WHAT YOU HAVE TO DO >> Convert the entries below into a JSON array of strings with one string per line, omitting blank lines.

RECORDS PROVIDED >>
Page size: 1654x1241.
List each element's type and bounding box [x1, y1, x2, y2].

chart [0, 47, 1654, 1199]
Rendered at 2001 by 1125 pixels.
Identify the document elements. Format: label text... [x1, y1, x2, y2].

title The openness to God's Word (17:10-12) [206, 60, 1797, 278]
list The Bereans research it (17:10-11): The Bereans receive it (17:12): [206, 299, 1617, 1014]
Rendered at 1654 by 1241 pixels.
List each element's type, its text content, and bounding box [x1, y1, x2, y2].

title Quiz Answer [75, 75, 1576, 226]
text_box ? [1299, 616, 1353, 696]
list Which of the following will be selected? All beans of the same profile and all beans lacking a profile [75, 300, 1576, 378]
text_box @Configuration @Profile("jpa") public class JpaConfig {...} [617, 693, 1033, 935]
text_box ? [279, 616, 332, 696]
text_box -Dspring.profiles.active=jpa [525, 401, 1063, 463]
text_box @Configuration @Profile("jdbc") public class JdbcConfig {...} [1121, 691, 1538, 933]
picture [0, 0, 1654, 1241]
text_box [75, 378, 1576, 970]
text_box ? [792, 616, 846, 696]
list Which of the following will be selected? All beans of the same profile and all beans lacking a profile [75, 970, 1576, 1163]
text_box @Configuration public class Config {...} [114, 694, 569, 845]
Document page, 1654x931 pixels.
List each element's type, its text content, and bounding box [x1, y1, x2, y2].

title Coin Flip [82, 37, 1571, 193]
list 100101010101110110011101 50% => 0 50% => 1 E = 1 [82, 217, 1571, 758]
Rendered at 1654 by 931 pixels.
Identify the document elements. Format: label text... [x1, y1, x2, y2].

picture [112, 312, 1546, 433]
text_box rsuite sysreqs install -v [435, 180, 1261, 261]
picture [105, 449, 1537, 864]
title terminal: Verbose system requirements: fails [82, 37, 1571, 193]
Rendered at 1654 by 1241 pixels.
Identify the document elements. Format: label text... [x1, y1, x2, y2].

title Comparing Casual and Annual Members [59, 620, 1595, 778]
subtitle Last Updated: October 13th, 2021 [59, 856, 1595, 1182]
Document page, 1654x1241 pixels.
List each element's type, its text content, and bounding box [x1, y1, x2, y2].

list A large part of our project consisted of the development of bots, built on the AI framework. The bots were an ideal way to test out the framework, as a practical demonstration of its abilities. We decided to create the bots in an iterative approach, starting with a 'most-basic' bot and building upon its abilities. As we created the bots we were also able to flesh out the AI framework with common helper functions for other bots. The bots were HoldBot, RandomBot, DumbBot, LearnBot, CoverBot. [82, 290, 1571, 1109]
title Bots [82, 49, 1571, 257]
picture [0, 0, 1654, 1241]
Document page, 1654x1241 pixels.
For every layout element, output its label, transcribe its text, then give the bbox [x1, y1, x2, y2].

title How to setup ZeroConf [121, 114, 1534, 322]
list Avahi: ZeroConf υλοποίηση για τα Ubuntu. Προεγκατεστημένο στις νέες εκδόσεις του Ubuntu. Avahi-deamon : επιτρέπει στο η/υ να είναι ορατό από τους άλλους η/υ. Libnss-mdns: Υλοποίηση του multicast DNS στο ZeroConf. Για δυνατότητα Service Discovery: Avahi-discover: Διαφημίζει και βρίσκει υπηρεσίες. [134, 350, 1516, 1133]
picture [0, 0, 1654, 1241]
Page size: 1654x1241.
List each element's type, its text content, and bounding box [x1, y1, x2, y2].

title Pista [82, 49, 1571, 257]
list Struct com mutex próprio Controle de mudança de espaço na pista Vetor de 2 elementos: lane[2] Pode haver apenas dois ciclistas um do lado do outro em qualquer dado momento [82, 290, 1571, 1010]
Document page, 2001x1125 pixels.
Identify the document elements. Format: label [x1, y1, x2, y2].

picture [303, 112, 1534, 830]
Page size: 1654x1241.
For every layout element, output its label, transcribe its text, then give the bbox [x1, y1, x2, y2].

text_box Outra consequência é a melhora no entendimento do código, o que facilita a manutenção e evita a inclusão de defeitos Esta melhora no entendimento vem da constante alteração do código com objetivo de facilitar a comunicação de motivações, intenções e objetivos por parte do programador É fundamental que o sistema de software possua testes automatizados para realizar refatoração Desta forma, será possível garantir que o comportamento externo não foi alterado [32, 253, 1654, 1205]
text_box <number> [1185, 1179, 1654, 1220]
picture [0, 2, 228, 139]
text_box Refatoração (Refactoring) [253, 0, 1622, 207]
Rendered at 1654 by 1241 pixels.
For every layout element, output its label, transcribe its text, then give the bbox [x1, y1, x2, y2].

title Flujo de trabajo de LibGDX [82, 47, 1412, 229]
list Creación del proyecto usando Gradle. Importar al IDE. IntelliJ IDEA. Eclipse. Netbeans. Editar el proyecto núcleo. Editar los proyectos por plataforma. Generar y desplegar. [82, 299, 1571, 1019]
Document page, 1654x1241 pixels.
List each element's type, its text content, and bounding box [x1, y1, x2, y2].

TASK ANSWER >>
[
  "Page size: 1654x1241.",
  "List each element's type and bounding box [x1, y1, x2, y2].",
  "chart [0, 47, 1654, 1199]",
  "Rendered at 2001 by 1125 pixels.",
  "Identify the document elements. Format: label text... [x1, y1, x2, y2].",
  "title The openness to God's Word (17:10-12) [206, 60, 1797, 278]",
  "list The Bereans research it (17:10-11): The Bereans receive it (17:12): [206, 299, 1617, 1014]",
  "Rendered at 1654 by 1241 pixels.",
  "List each element's type, its text content, and bounding box [x1, y1, x2, y2].",
  "title Quiz Answer [75, 75, 1576, 226]",
  "text_box ? [1299, 616, 1353, 696]",
  "list Which of the following will be selected? All beans of the same profile and all beans lacking a profile [75, 300, 1576, 378]",
  "text_box @Configuration @Profile(\"jpa\") public class JpaConfig {...} [617, 693, 1033, 935]",
  "text_box ? [279, 616, 332, 696]",
  "text_box -Dspring.profiles.active=jpa [525, 401, 1063, 463]",
  "text_box @Configuration @Profile(\"jdbc\") public class JdbcConfig {...} [1121, 691, 1538, 933]",
  "picture [0, 0, 1654, 1241]",
  "text_box [75, 378, 1576, 970]",
  "text_box ? [792, 616, 846, 696]",
  "list Which of the following will be selected? All beans of the same profile and all beans lacking a profile [75, 970, 1576, 1163]",
  "text_box @Configuration public class Config {...} [114, 694, 569, 845]",
  "Document page, 1654x931 pixels.",
  "List each element's type, its text content, and bounding box [x1, y1, x2, y2].",
  "title Coin Flip [82, 37, 1571, 193]",
  "list 100101010101110110011101 50% => 0 50% => 1 E = 1 [82, 217, 1571, 758]",
  "Rendered at 1654 by 931 pixels.",
  "Identify the document elements. Format: label text... [x1, y1, x2, y2].",
  "picture [112, 312, 1546, 433]",
  "text_box rsuite sysreqs install -v [435, 180, 1261, 261]",
  "picture [105, 449, 1537, 864]",
  "title terminal: Verbose system requirements: fails [82, 37, 1571, 193]",
  "Rendered at 1654 by 1241 pixels.",
  "Identify the document elements. Format: label text... [x1, y1, x2, y2].",
  "title Comparing Casual and Annual Members [59, 620, 1595, 778]",
  "subtitle Last Updated: October 13th, 2021 [59, 856, 1595, 1182]",
  "Document page, 1654x1241 pixels.",
  "List each element's type, its text content, and bounding box [x1, y1, x2, y2].",
  "list A large part of our project consisted of the development of bots, built on the AI framework. The bots were an ideal way to test out the framework, as a practical demonstration of its abilities. We decided to create the bots in an iterative approach, starting with a 'most-basic' bot and building upon its abilities. As we created the bots we were also able to flesh out the AI framework with common helper functions for other bots. The bots were HoldBot, RandomBot, DumbBot, LearnBot, CoverBot. [82, 290, 1571, 1109]",
  "title Bots [82, 49, 1571, 257]",
  "picture [0, 0, 1654, 1241]",
  "Document page, 1654x1241 pixels.",
  "For every layout element, output its label, transcribe its text, then give the bbox [x1, y1, x2, y2].",
  "title How to setup ZeroConf [121, 114, 1534, 322]",
  "list Avahi: ZeroConf υλοποίηση για τα Ubuntu. Προεγκατεστημένο στις νέες εκδόσεις του Ubuntu. Avahi-deamon : επιτρέπει στο η/υ να είναι ορατό από τους άλλους η/υ. Libnss-mdns: Υλοποίηση του multicast DNS στο ZeroConf. Για δυνατότητα Service Discovery: Avahi-discover: Διαφημίζει και βρίσκει υπηρεσίες. [134, 350, 1516, 1133]",
  "picture [0, 0, 1654, 1241]",
  "Page size: 1654x1241.",
  "List each element's type, its text content, and bounding box [x1, y1, x2, y2].",
  "title Pista [82, 49, 1571, 257]",
  "list Struct com mutex próprio Controle de mudança de espaço na pista Vetor de 2 elementos: lane[2] Pode haver apenas dois ciclistas um do lado do outro em qualquer dado momento [82, 290, 1571, 1010]",
  "Document page, 2001x1125 pixels.",
  "Identify the document elements. Format: label [x1, y1, x2, y2].",
  "picture [303, 112, 1534, 830]",
  "Page size: 1654x1241.",
  "For every layout element, output its label, transcribe its text, then give the bbox [x1, y1, x2, y2].",
  "text_box Outra consequência é a melhora no entendimento do código, o que facilita a manutenção e evita a inclusão de defeitos Esta melhora no entendimento vem da constante alteração do código com objetivo de facilitar a comunicação de motivações, intenções e objetivos por parte do programador É fundamental que o sistema de software possua testes automatizados para realizar refatoração Desta forma, será possível garantir que o comportamento externo não foi alterado [32, 253, 1654, 1205]",
  "text_box <number> [1185, 1179, 1654, 1220]",
  "picture [0, 2, 228, 139]",
  "text_box Refatoração (Refactoring) [253, 0, 1622, 207]",
  "Rendered at 1654 by 1241 pixels.",
  "For every layout element, output its label, transcribe its text, then give the bbox [x1, y1, x2, y2].",
  "title Flujo de trabajo de LibGDX [82, 47, 1412, 229]",
  "list Creación del proyecto usando Gradle. Importar al IDE. IntelliJ IDEA. Eclipse. Netbeans. Editar el proyecto núcleo. Editar los proyectos por plataforma. Generar y desplegar. [82, 299, 1571, 1019]",
  "Document page, 1654x1241 pixels.",
  "List each element's type, its text content, and bounding box [x1, y1, x2, y2]."
]